SIP protocol: P-Called-Party-ID header mixed up with P-Charge-Info header
Summary
SIP headers P-Called-Party-ID and P-Charge-Info are mixed up during parsing.
Steps to reproduce
Find a sip packet with P-Called-Party-ID header.
Run:
1, tshark -r <pcap> -I -n -T json |grep P-Called-Party-ID
2, tshark -r <pcap> -I -n -T json |grep P-Charge-Info
Expected output:
1,
- sip.msg_hdr and raw_sip.line entries contain "P-Called-Party-ID" header
- no sip.P-Called-Party-ID entry
2,
- sip.msg_hdr and raw_sip.line entries NOT contain "P-Charge-Info" header
- sip.P-Charge-Info entry exists with the content of P-Called-Party-ID
What is the current bug behavior?
tshark provides wrong output.
Display filter does not find the P-Called-Party-ID headers
What is the expected correct behavior?
tshark should produce json output with P-Called-Party-ID
Sample capture file
(If possible attach a sample capture file showing this issue)

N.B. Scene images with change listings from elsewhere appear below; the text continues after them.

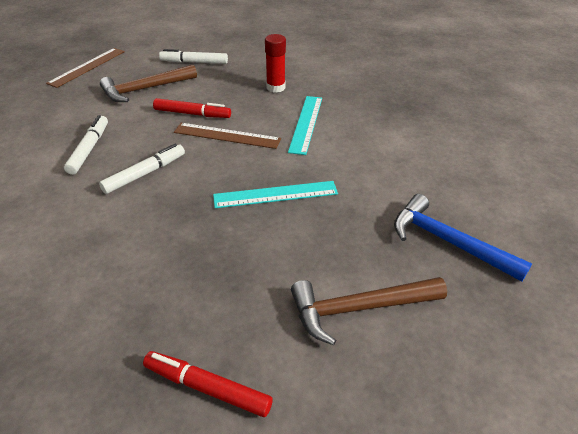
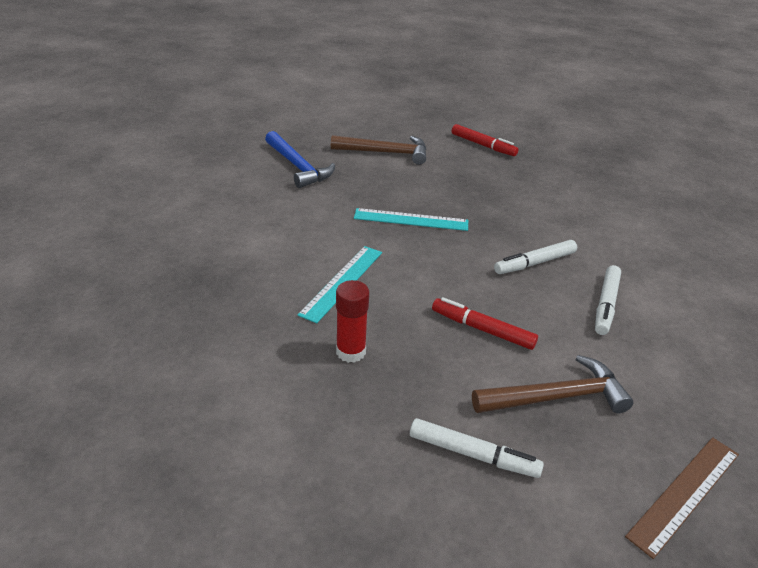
camera: 165 degrees left, 5 degrees down
brown ruler [174,123,281,149] -> none

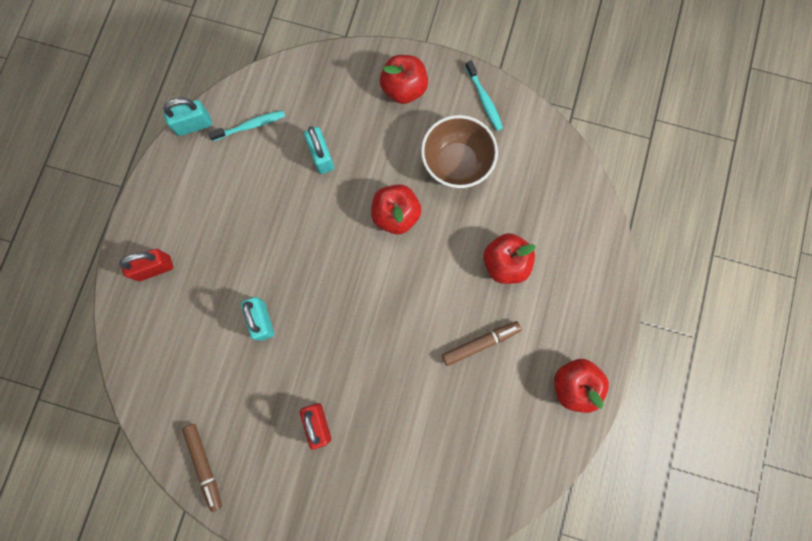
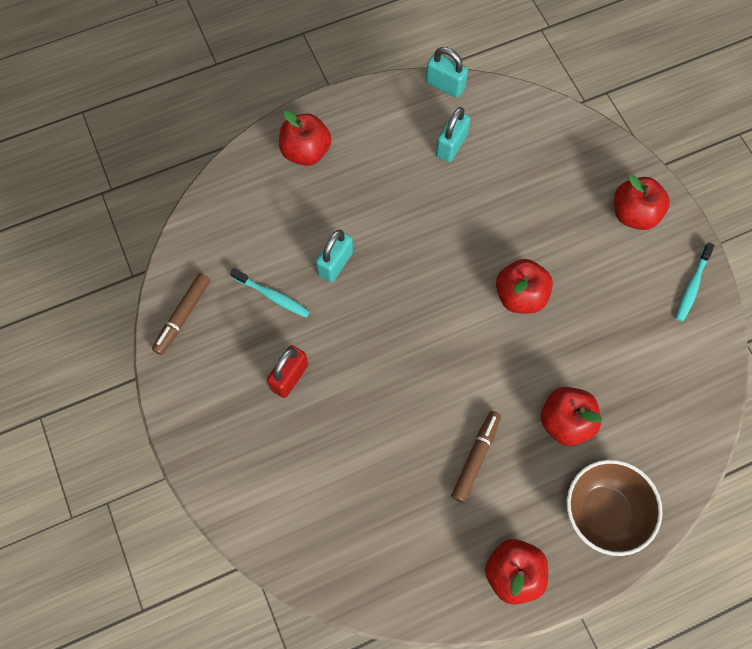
camera: 50 degrees right, 10 degrees down
red padlock [119,249,173,281] -> red apple [279,110,331,166]
turquoise toothbrush [208,110,285,141] -> turquoise toothbrush moved to [230,268,310,318]
turquoise padlock [304,126,334,174] -> turquoise padlock moved to [436,107,470,162]
brown bowl [421,115,498,188] -> brown bowl moved to [567,460,663,556]
brown marker [442,321,522,366] -> brown marker turned 90 degrees counterclockwise [451,411,501,503]

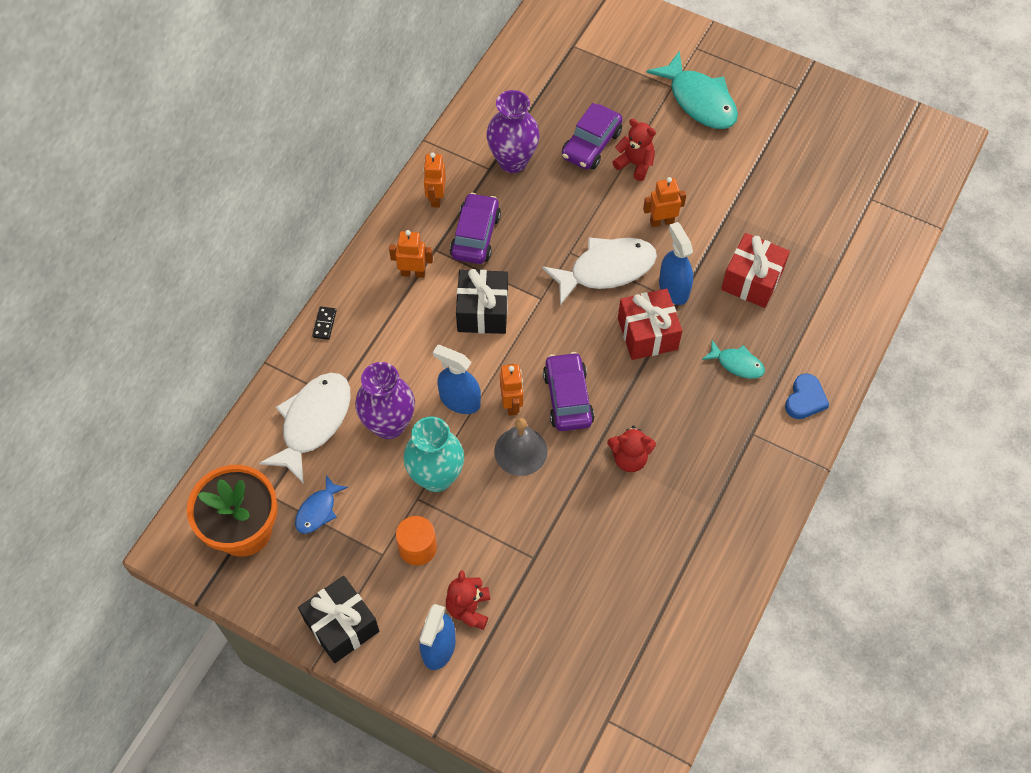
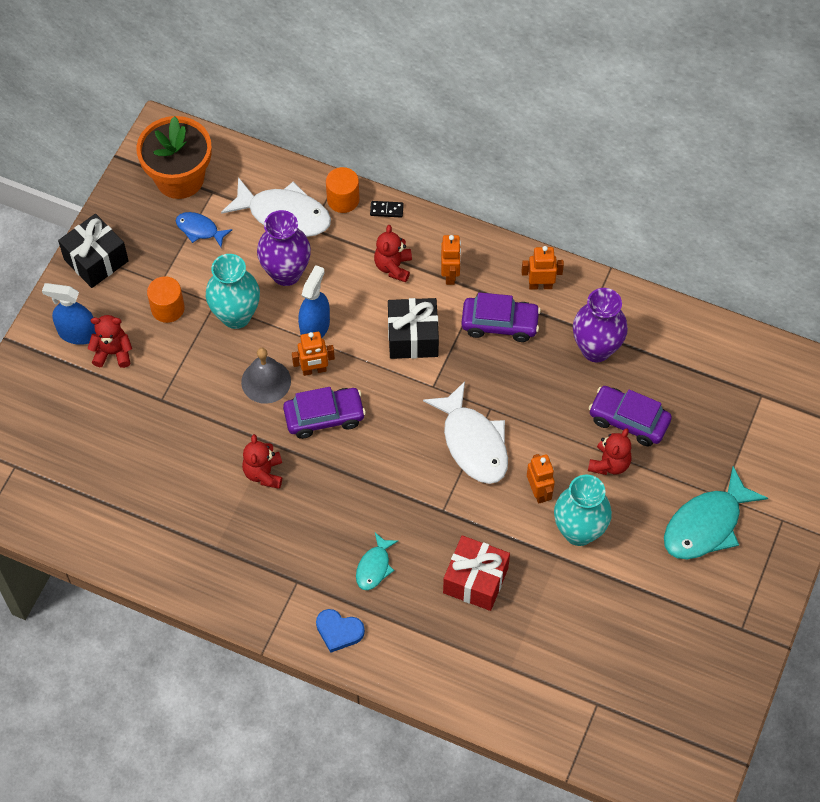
camera: 85 degrees right, 0 degrees up
red gift [618,289,682,360] -> none
blue spray bottle [659,222,693,305] -> none
none -> orange cylinder [326,167,359,213]
none -> red teddy bear [374,225,412,283]
none -> turquoise vase [554,475,612,546]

Relevant logs and/or screenshots
The issue is in epan/dissectors/packet-sip.c
Current version:
{ "P-Associated-URI", NULL }, /* 47 RFC3455 */
#define POS_P_ASSOCIATED_URI 47
{ "P-Called-Party-ID", NULL }, /* 49 RFC3455 */
#define POS_P_CHARGE_INFO 48
{ "P-Charge-Info", NULL }, /* 48 RFC8496 */
#define POS_P_CALLED_PARTY_ID 49
{ "P-Charging-Function-Addresses", NULL }, /* 50 RFC3455 */
#define POS_P_CHARGING_FUNC_ADDRESSES 50
As you can see, entries and defines of 48 and 49 are mixed up.
Should be like this (one possible way(:
{ "P-Associated-URI", NULL }, /* 47 RFC3455 */
#define POS_P_ASSOCIATED_URI 47
{ "P-Called-Party-ID", NULL }, /* 48 RFC3455 */
#define POS_P_CALLED_PARTY_ID 48
{ "P-Charge-Info", NULL }, /* 49 RFC8496 */
#define POS_P_CHARGE_INFO 49
{ "P-Charging-Function-Addresses", NULL }, /* 50 RFC3455 */
#define POS_P_CHARGING_FUNC_ADDRESSES 50
Build information
TShark (Wireshark) 3.4.3 (Git commit 6ae6cd335aa9)

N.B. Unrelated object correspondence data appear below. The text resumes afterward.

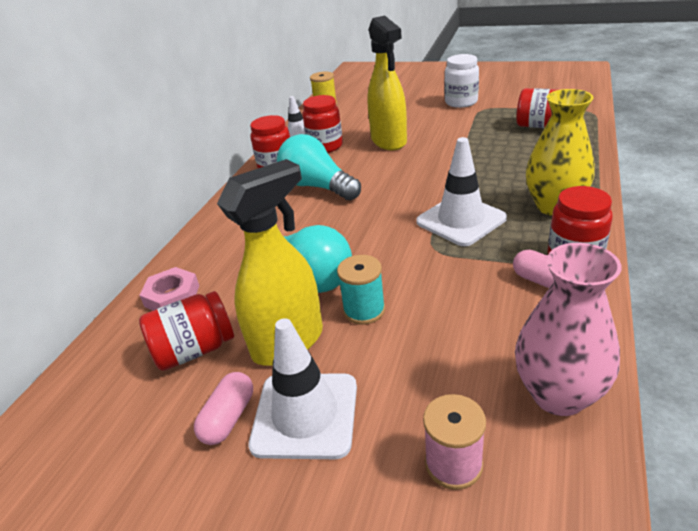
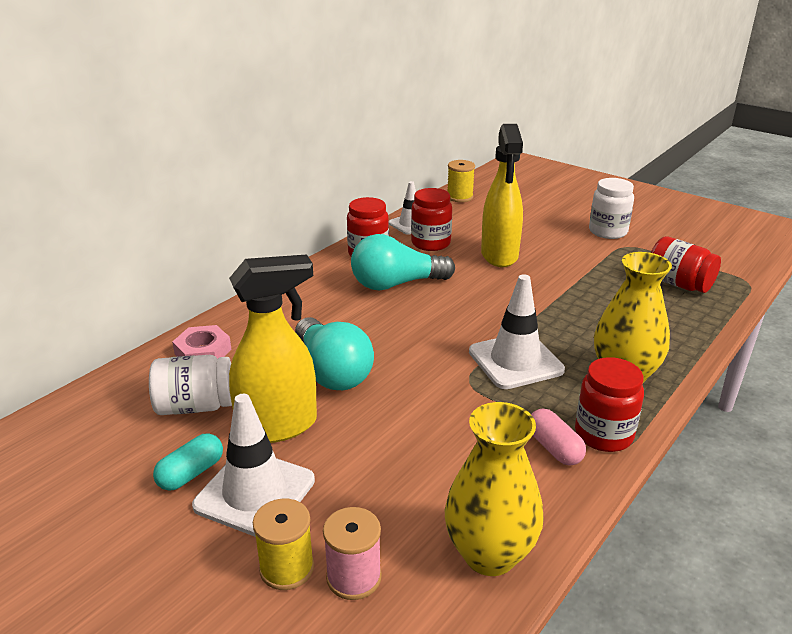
camera: 15 degrees right, 5 degrees down
red jar [139,291,234,371] -> white jar [149,355,232,415]
pink capsule [194,372,253,445] -> turquoise capsule [153,433,223,491]
turquoise light bulb [277,134,361,201] -> turquoise light bulb turned 75 degrees counterclockwise [351,234,455,290]
turquoise spool [337,255,385,325] -> none
pink vase [515,243,622,416] -> yellow vase [445,402,543,576]
none -> yellow spool [253,499,314,590]

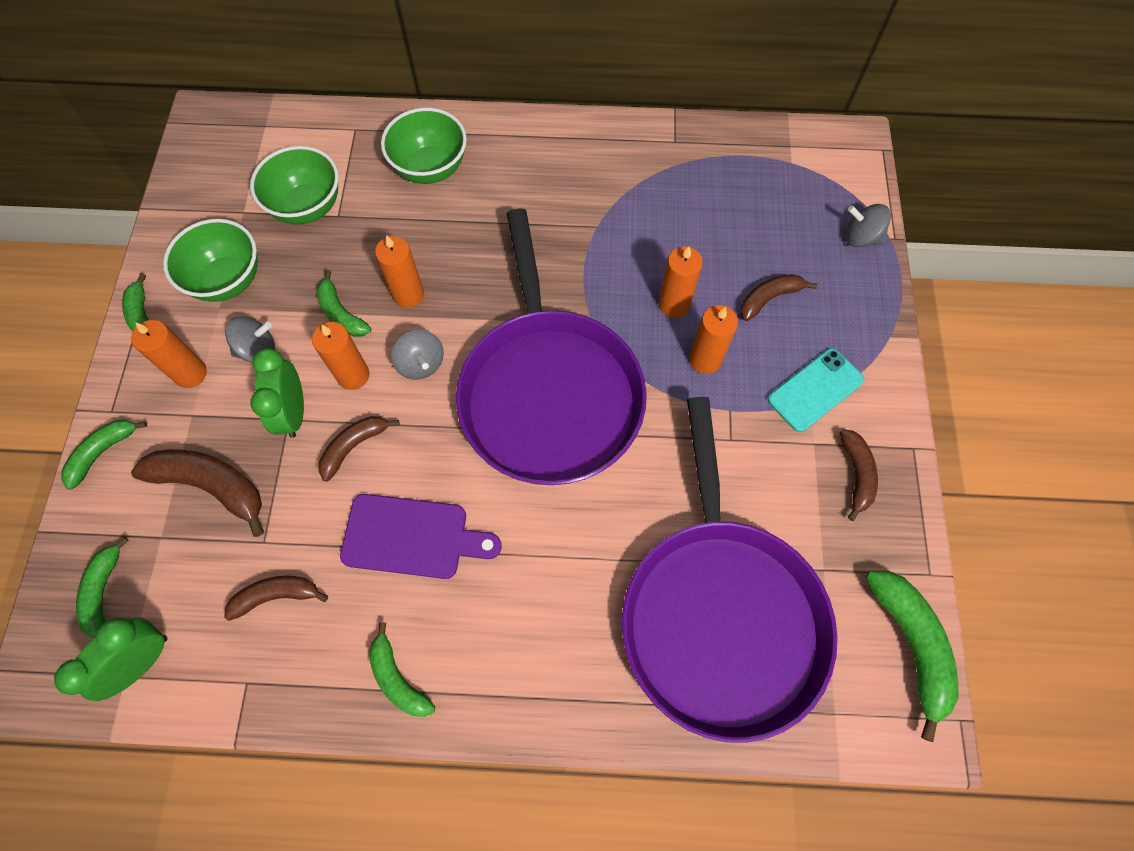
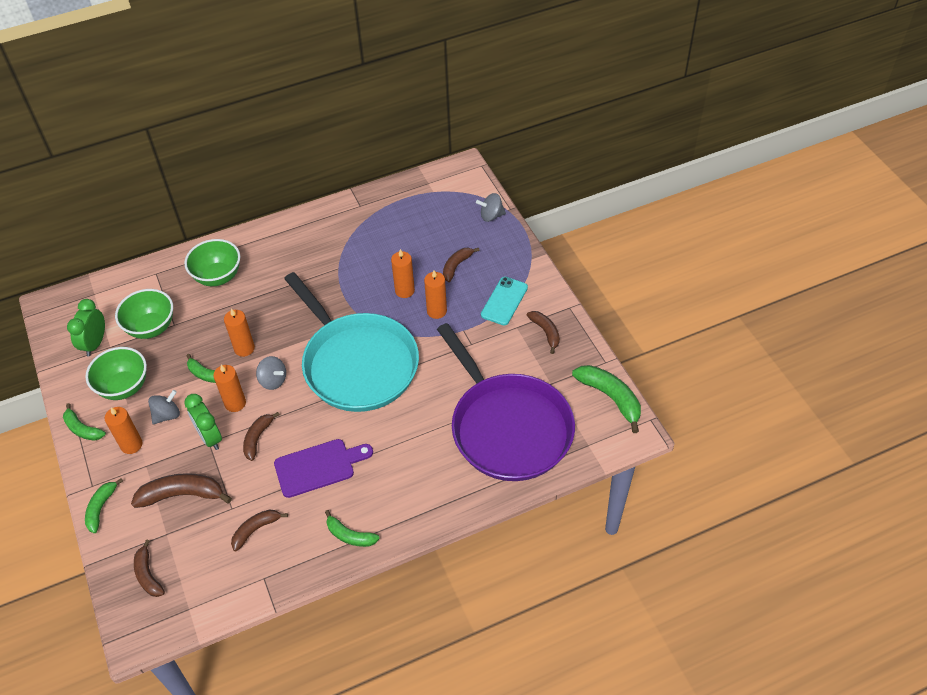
camera: 25 degrees left, 15 degrees down
green clock [54,618,167,701] -> green clock moved to [67,299,105,357]
green banana [76,537,129,638] -> brown banana [134,540,165,597]
purple pan [456,208,647,485] -> turquoise pan [284,272,419,412]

Copyright 1998-2021 Gerald Combs <gerald@wireshark.org> and contributors.
License GPLv2+: GNU GPL version 2 or later <https://www.gnu.org/licenses/gpl-2.0.html>
This is free software; see the source for copying conditions. There is NO
warranty; not even for MERCHANTABILITY or FITNESS FOR A PARTICULAR PURPOSE.

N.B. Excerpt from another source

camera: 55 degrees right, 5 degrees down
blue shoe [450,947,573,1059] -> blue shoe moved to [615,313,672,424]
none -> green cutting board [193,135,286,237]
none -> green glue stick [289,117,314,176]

Compiled (64-bit) with libpcap, without POSIX capabilities, without libnl, with
GLib 2.56.1, with zlib 1.2.7, without SMI, with c-ares 1.16.1, without Lua,
without GnuTLS, with Gcrypt 1.5.3, with MIT Kerberos, without MaxMind DB
resolver, without nghttp2, without brotli, with LZ4, without Zstandard, with
Snappy, with libxml2 2.9.1.
Running on Linux 4.15.0-135-generic, with Intel(R) Core(TM) i7-8650U CPU @
1.90GHz (with SSE4.2), with 32013 MB of physical memory, with locale C, with
libpcap version 1.5.3, with Gcrypt 1.5.3, with zlib 1.2.7, binary plugins
supported (0 loaded).
Built using gcc 8.3.1 20190311 (Red Hat 8.3.1-3).